Turkey’s pro-Kurdish Peoples’ Democratic Party (HDP) has launched a campaign to urge people to vote ‘no’ in an upcoming referendum on changing the constitution.
The main cause for concern among opposition MPs is the push for an executive presidential system, which would greatly strengthen the president’s powers.
There are fears this would fuel a surge in authoritarianism.
The main opposition Republican People’s Party (CHP) is also against the changes and is preparing to launch a lobbying campaign.
Turkey’s President and founder of the ruling Justice and Development Party (AKP), Recep Tayyip Erdogan, has been outspoken about his desire for constitutional change since taking office in 2014.
The Nationalist Movement Party (MHP) also backs the amendments.
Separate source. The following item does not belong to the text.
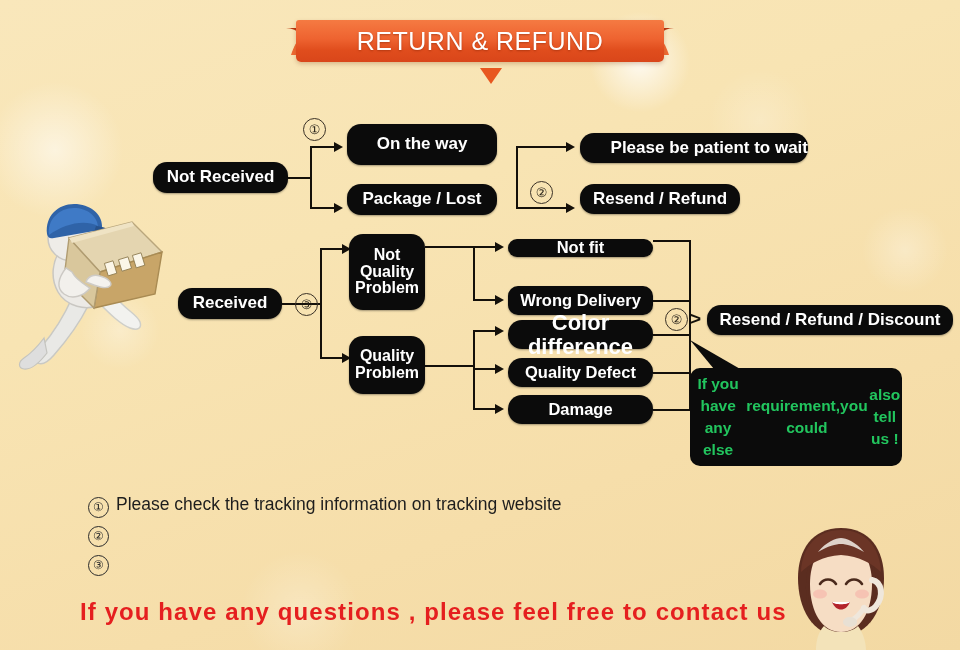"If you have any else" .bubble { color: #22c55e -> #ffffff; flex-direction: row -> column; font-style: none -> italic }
Prime minister and AKP leader Binali Yıldırım, whose job would disappear if the proposed system came into effect, has attempted to link a ‘no’ vote with an association with terror groups.
“If all terror organisations are carrying out ‘no’ campaigning like a chorus, then that should have meaning for our country, our people and our citizens. My citizens will not be on the same side as terrorists,” he said.
A ‘yes’ vote would pave the way for Erdogan to stand for two more terms, potentially keeping him in power until 2029.
Opinion polls suggest Turkey’s electorate has not yet made a firm decision over how to vote in the April 16 referendum.